* BEGIN Supplied data *
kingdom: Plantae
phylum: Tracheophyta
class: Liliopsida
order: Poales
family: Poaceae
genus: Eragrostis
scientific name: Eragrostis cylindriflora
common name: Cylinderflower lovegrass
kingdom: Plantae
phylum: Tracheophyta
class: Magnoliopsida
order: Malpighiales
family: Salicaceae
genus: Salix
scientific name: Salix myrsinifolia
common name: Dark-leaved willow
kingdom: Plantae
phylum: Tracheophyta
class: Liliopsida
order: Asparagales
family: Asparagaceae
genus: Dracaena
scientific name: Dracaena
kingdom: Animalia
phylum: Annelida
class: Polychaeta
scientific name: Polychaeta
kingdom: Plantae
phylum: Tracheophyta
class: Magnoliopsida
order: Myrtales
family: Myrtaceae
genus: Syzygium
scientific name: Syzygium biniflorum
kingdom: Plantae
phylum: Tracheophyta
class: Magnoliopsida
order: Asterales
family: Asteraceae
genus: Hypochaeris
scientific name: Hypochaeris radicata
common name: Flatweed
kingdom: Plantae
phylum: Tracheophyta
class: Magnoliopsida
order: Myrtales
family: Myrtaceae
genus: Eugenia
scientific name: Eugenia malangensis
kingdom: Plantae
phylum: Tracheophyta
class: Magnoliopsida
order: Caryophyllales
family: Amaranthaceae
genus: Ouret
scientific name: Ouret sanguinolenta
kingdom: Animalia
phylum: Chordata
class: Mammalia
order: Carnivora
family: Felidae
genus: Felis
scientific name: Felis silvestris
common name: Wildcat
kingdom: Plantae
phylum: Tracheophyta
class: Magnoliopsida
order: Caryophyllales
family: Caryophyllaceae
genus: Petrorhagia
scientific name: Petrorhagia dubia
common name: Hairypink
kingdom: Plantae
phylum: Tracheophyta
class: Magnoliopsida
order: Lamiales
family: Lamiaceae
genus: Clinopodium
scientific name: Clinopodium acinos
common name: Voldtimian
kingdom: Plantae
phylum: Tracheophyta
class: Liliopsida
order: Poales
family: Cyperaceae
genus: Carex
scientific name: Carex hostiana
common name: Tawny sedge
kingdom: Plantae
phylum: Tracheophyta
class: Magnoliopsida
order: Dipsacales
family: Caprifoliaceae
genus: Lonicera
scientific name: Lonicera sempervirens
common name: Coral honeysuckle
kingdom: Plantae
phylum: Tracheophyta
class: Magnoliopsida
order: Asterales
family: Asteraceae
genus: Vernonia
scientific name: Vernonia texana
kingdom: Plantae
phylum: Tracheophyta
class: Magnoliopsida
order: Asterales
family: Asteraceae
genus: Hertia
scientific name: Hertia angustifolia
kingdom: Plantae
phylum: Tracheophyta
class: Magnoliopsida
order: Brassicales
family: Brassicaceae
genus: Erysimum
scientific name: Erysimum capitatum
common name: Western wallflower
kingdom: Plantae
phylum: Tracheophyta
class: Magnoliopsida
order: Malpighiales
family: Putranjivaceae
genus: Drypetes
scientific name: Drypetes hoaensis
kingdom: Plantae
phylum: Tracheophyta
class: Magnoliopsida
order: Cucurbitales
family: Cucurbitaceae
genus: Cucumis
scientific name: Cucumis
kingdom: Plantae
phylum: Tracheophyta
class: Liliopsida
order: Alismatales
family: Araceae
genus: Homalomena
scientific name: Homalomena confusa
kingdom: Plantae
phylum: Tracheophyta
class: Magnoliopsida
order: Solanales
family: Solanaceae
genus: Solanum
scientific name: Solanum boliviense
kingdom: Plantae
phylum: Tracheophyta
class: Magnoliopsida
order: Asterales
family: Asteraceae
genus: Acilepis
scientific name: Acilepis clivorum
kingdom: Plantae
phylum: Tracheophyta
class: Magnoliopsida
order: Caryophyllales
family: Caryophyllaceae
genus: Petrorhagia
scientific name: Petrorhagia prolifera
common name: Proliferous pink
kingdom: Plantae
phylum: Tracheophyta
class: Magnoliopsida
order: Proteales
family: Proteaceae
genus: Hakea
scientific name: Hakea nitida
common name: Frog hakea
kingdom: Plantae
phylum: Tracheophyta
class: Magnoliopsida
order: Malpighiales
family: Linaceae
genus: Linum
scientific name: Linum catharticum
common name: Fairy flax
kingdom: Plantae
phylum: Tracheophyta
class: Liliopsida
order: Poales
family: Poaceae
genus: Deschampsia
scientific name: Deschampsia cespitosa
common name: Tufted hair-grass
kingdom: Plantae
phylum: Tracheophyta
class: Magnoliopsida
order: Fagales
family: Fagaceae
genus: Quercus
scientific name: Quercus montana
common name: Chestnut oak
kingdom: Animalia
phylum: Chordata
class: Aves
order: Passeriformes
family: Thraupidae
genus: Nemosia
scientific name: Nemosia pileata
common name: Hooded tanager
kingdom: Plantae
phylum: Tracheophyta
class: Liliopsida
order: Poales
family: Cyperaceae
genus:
* END Supplied data *
What you have to do
Rewrite every line of the material, renaming "common name" to "vernacular name" wherever it occurs and leaving everything else unchanged.

The result
kingdom: Plantae
phylum: Tracheophyta
class: Liliopsida
order: Poales
family: Poaceae
genus: Eragrostis
scientific name: Eragrostis cylindriflora
vernacular name: Cylinderflower lovegrass
kingdom: Plantae
phylum: Tracheophyta
class: Magnoliopsida
order: Malpighiales
family: Salicaceae
genus: Salix
scientific name: Salix myrsinifolia
vernacular name: Dark-leaved willow
kingdom: Plantae
phylum: Tracheophyta
class: Liliopsida
order: Asparagales
family: Asparagaceae
genus: Dracaena
scientific name: Dracaena
kingdom: Animalia
phylum: Annelida
class: Polychaeta
scientific name: Polychaeta
kingdom: Plantae
phylum: Tracheophyta
class: Magnoliopsida
order: Myrtales
family: Myrtaceae
genus: Syzygium
scientific name: Syzygium biniflorum
kingdom: Plantae
phylum: Tracheophyta
class: Magnoliopsida
order: Asterales
family: Asteraceae
genus: Hypochaeris
scientific name: Hypochaeris radicata
vernacular name: Flatweed
kingdom: Plantae
phylum: Tracheophyta
class: Magnoliopsida
order: Myrtales
family: Myrtaceae
genus: Eugenia
scientific name: Eugenia malangensis
kingdom: Plantae
phylum: Tracheophyta
class: Magnoliopsida
order: Caryophyllales
family: Amaranthaceae
genus: Ouret
scientific name: Ouret sanguinolenta
kingdom: Animalia
phylum: Chordata
class: Mammalia
order: Carnivora
family: Felidae
genus: Felis
scientific name: Felis silvestris
vernacular name: Wildcat
kingdom: Plantae
phylum: Tracheophyta
class: Magnoliopsida
order: Caryophyllales
family: Caryophyllaceae
genus: Petrorhagia
scientific name: Petrorhagia dubia
vernacular name: Hairypink
kingdom: Plantae
phylum: Tracheophyta
class: Magnoliopsida
order: Lamiales
family: Lamiaceae
genus: Clinopodium
scientific name: Clinopodium acinos
vernacular name: Voldtimian
kingdom: Plantae
phylum: Tracheophyta
class: Liliopsida
order: Poales
family: Cyperaceae
genus: Carex
scientific name: Carex hostiana
vernacular name: Tawny sedge
kingdom: Plantae
phylum: Tracheophyta
class: Magnoliopsida
order: Dipsacales
family: Caprifoliaceae
genus: Lonicera
scientific name: Lonicera sempervirens
vernacular name: Coral honeysuckle
kingdom: Plantae
phylum: Tracheophyta
class: Magnoliopsida
order: Asterales
family: Asteraceae
genus: Vernonia
scientific name: Vernonia texana
kingdom: Plantae
phylum: Tracheophyta
class: Magnoliopsida
order: Asterales
family: Asteraceae
genus: Hertia
scientific name: Hertia angustifolia
kingdom: Plantae
phylum: Tracheophyta
class: Magnoliopsida
order: Brassicales
family: Brassicaceae
genus: Erysimum
scientific name: Erysimum capitatum
vernacular name: Western wallflower
kingdom: Plantae
phylum: Tracheophyta
class: Magnoliopsida
order: Malpighiales
family: Putranjivaceae
genus: Drypetes
scientific name: Drypetes hoaensis
kingdom: Plantae
phylum: Tracheophyta
class: Magnoliopsida
order: Cucurbitales
family: Cucurbitaceae
genus: Cucumis
scientific name: Cucumis
kingdom: Plantae
phylum: Tracheophyta
class: Liliopsida
order: Alismatales
family: Araceae
genus: Homalomena
scientific name: Homalomena confusa
kingdom: Plantae
phylum: Tracheophyta
class: Magnoliopsida
order: Solanales
family: Solanaceae
genus: Solanum
scientific name: Solanum boliviense
kingdom: Plantae
phylum: Tracheophyta
class: Magnoliopsida
order: Asterales
family: Asteraceae
genus: Acilepis
scientific name: Acilepis clivorum
kingdom: Plantae
phylum: Tracheophyta
class: Magnoliopsida
order: Caryophyllales
family: Caryophyllaceae
genus: Petrorhagia
scientific name: Petrorhagia prolifera
vernacular name: Proliferous pink
kingdom: Plantae
phylum: Tracheophyta
class: Magnoliopsida
order: Proteales
family: Proteaceae
genus: Hakea
scientific name: Hakea nitida
vernacular name: Frog hakea
kingdom: Plantae
phylum: Tracheophyta
class: Magnoliopsida
order: Malpighiales
family: Linaceae
genus: Linum
scientific name: Linum catharticum
vernacular name: Fairy flax
kingdom: Plantae
phylum: Tracheophyta
class: Liliopsida
order: Poales
family: Poaceae
genus: Deschampsia
scientific name: Deschampsia cespitosa
vernacular name: Tufted hair-grass
kingdom: Plantae
phylum: Tracheophyta
class: Magnoliopsida
order: Fagales
family: Fagaceae
genus: Quercus
scientific name: Quercus montana
vernacular name: Chestnut oak
kingdom: Animalia
phylum: Chordata
class: Aves
order: Passeriformes
family: Thraupidae
genus: Nemosia
scientific name: Nemosia pileata
vernacular name: Hooded tanager
kingdom: Plantae
phylum: Tracheophyta
class: Liliopsida
order: Poales
family: Cyperaceae
genus:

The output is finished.